Sound as a Dollar?

Whilst economic policy uncertainty, as previously discussed by On Global Markets, has notable macroeconomic downsides, it can, at least, provide useful event studies for empirically minded economists. This week saw just such an episode.

On Wednesday morning, reports emerged that, at a meeting with Congressional representatives at the White House the day before, President Trump had discussed firing Fed chairman Jerome Powell.

As CNN reported:

In a meeting with lawmakers on Tuesday, Trump polled them about whether he should fire Powell, a senior White House official told CNN. And he told them that he was going to fire him – maybe Wednesday – pointing to the $2.5 billion renovation plan at the Federal Reserve building, which he claimed he was not happy about, according to a source briefed on the president’s remarks in the meeting.

Later that day, the President clarified that he was ‘highly unlikely’ he would fire the head of the central bank.

The Financial Times provided a helpful chart of how the dollar behaved between the reports of an imminent firing emerging and the later walking back of the comments.

If any proof was needed that firing the head of the Fed because interest rates are not as low as the White House would like would be dollar negative, this is as good as any.

Dollar weakness has been a major theme of global markets in 2025. As the New York Times recently noted, the 10.7% fall in the value of the greenback against a broad basket of other advanced economy currencies between January and June was the currency’s worst first half of a year since 1973.

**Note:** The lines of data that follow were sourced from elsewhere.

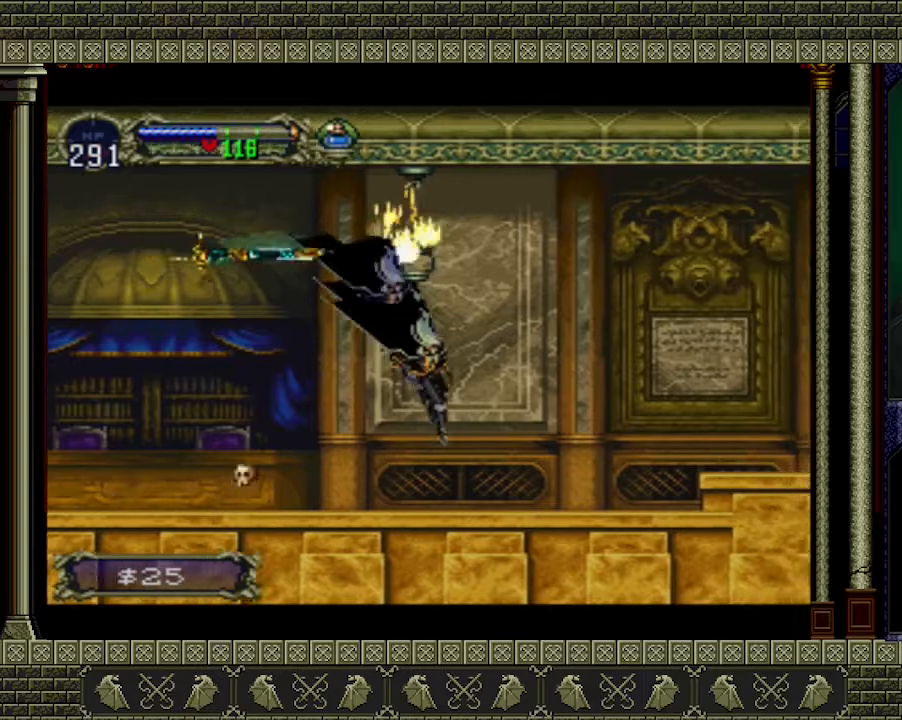
{"buttons": [], "left_stick": "right", "events": []}
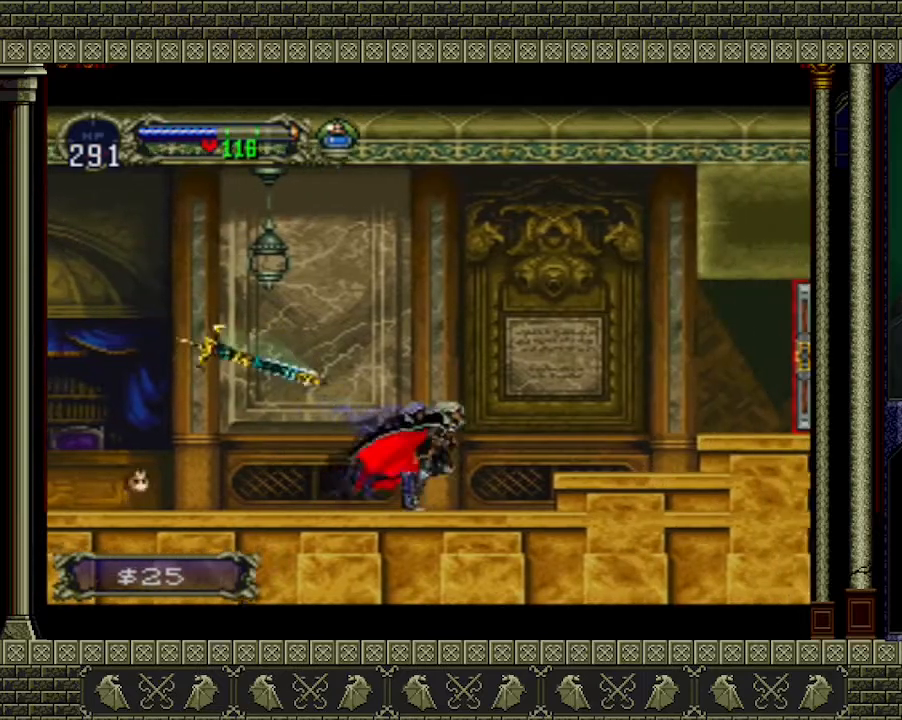
{"buttons": ["A"], "left_stick": "right", "events": [[200, "A", "down"]]}
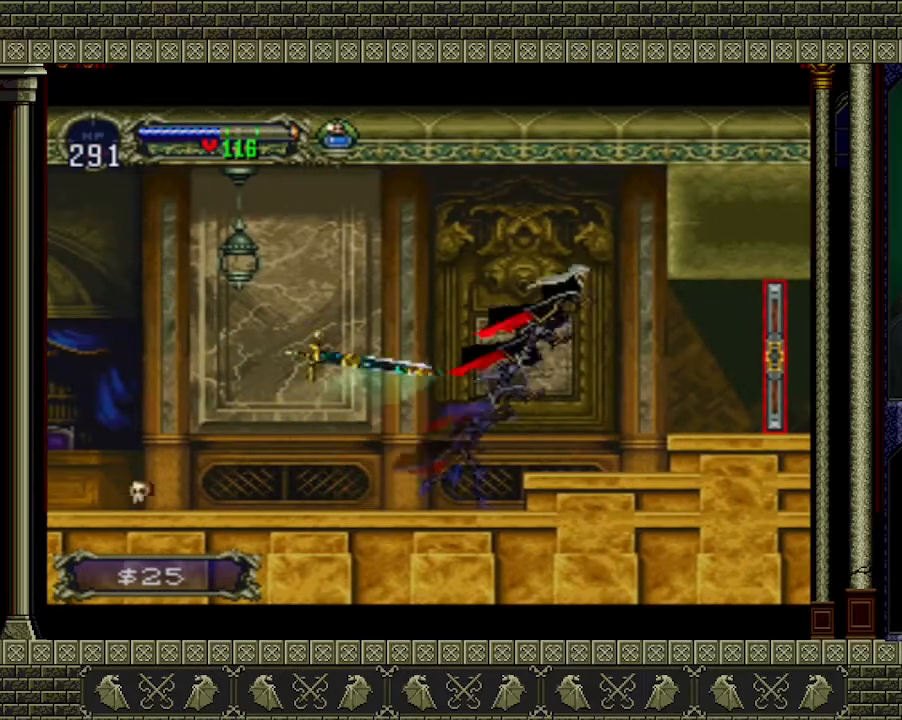
{"buttons": [], "left_stick": "right", "events": [[33, "A", "up"]]}
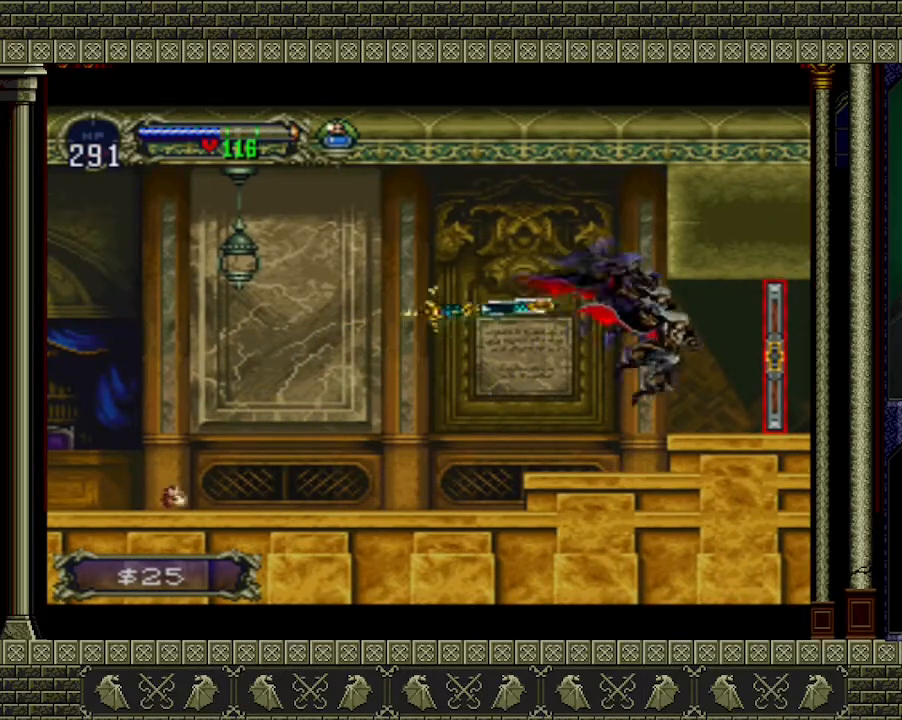
{"buttons": [], "left_stick": "right", "events": []}
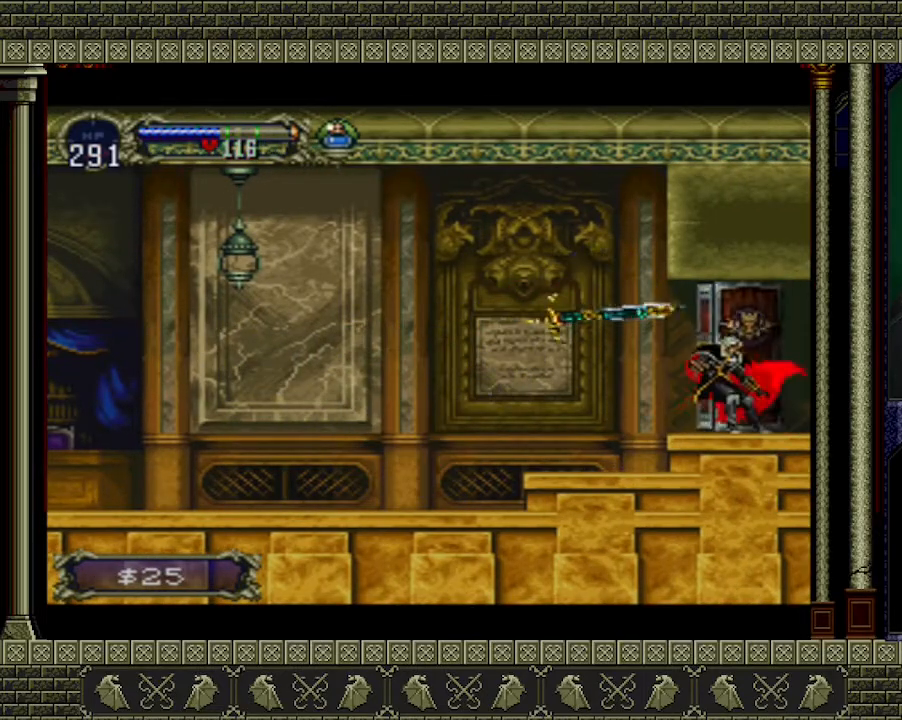
{"buttons": [], "left_stick": "right", "events": [[67, "left_stick", "center"], [167, "left_stick", "right"]]}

This was, to say the least, unexpected. In the various year-ahead outlooks for 2025 published by investment banks, asset managers, and sell-side research houses, a bullish view on the dollar was near consensus. The so-called Trump trade envisaged deregulation and tax cuts driving equity prices higher, while an expanding deficit pushed up the yield on Treasury bonds. That higher yield would, it was assumed, attract buyers for the dollar and push its value upwards.

During the brief, but still alarming, period of market turbulence after the Liberation Tariffs were put in place in April this year, the yield on US government debt rose sharply whilst the dollar fell quickly. That historically unusual combination of rising yields and a falling dollar spooked many investors. It even lead to many respected analysts, not the usual suspects who are always keen to give an alarmist quote, to openly ask whether the dollar was beginning to lose its safe haven status.

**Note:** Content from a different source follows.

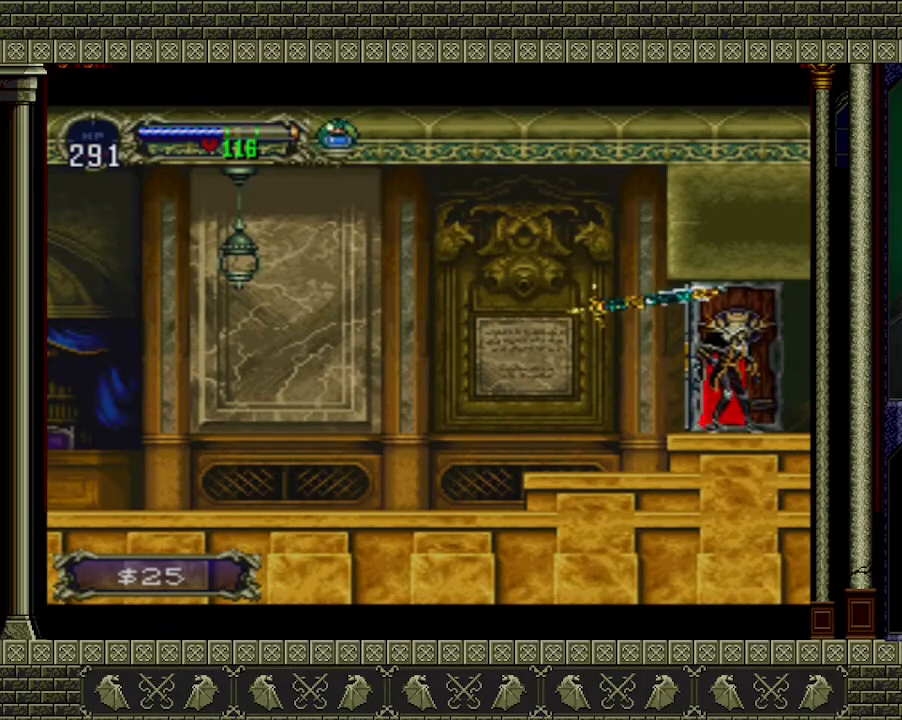
{"buttons": [], "left_stick": "right", "events": []}
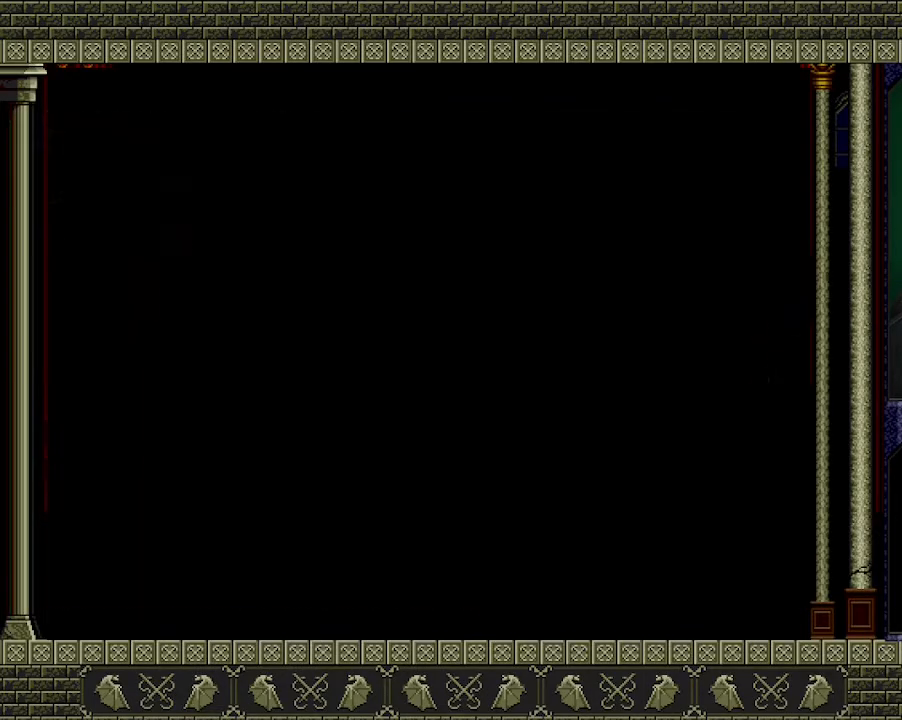
{"buttons": [], "left_stick": "right", "events": []}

In the latest FTxBooth survey, published at the end of June, the Experts were asked “how concerned are you about the ongoing safe-haven role of U.S. dollar denominated assets over the next 5-10 years?”.  Just 9% of respondents were not concerned at all, while 32% considered themselves to be very concerned. A majority were concerned.

The President has been offering an increasingly vocal running commentary on the Fed for months. Rarely a week goes by without him calling for lower rates or questioning their competence. While that is hardly an ideal situation for global markets, it is one that they have at least become acclimatised to. Although if those words actually crystallised into action, with President Trump moving to fire Chairman Powell and replace him, there would – as Wednesday’s price action demonstrated – be immediate consequences.

The notion of fiscal dominance taking hold – with the Fed being bullied into setting monetary policy in order to ease Federal budgetary concerns and debt management issues at the forefront of its mind rather with price stability as its main aim – would be one route to the dollar’s appeal as a safe haven being lost.

Another obvious cause for concern is a lack of fiscal discipline in Washington. The two running together is very much a nightmare scenario, as Robert Barbera told the FT.

“Breathtaking fiscal policy excess is all but guaranteed, and that invites, though hardly guarantees, a change of heart about dollar assets,” said Robert Barbera at Johns Hopkins University. “Marry that emerging reality to a de facto White House takeover of the Fed — through a Powell firing or the championing of a hack as a Powell replacement? That would move me from somewhat concerned to very, very concerned.”

The question the panel was asked, rightly, referred to a five-to-ten period. Safe haven status is not something that can be lost overnight. But the combination of a large and growing government deficit, frequent attacks on the independence of the Federal Reserve, and an erratic tariff policy all at least raise serious questions over that status. So too does the mood music from administration-aligned economists regularly questioning whether providing global reserve assets is in the best interests of the United States.

The best case for the dollar retaining that status now may be a negative one; the lack of an obvious alternative. Eurozone policymakers are happy to talk up the potential global role of the Euro, but are also quick to appear uncomfortable when the single currency strengthens. More generally, the stock of Euro denominated safe assets appears too small to substitute for the dollar. That, though, will not be the case forever.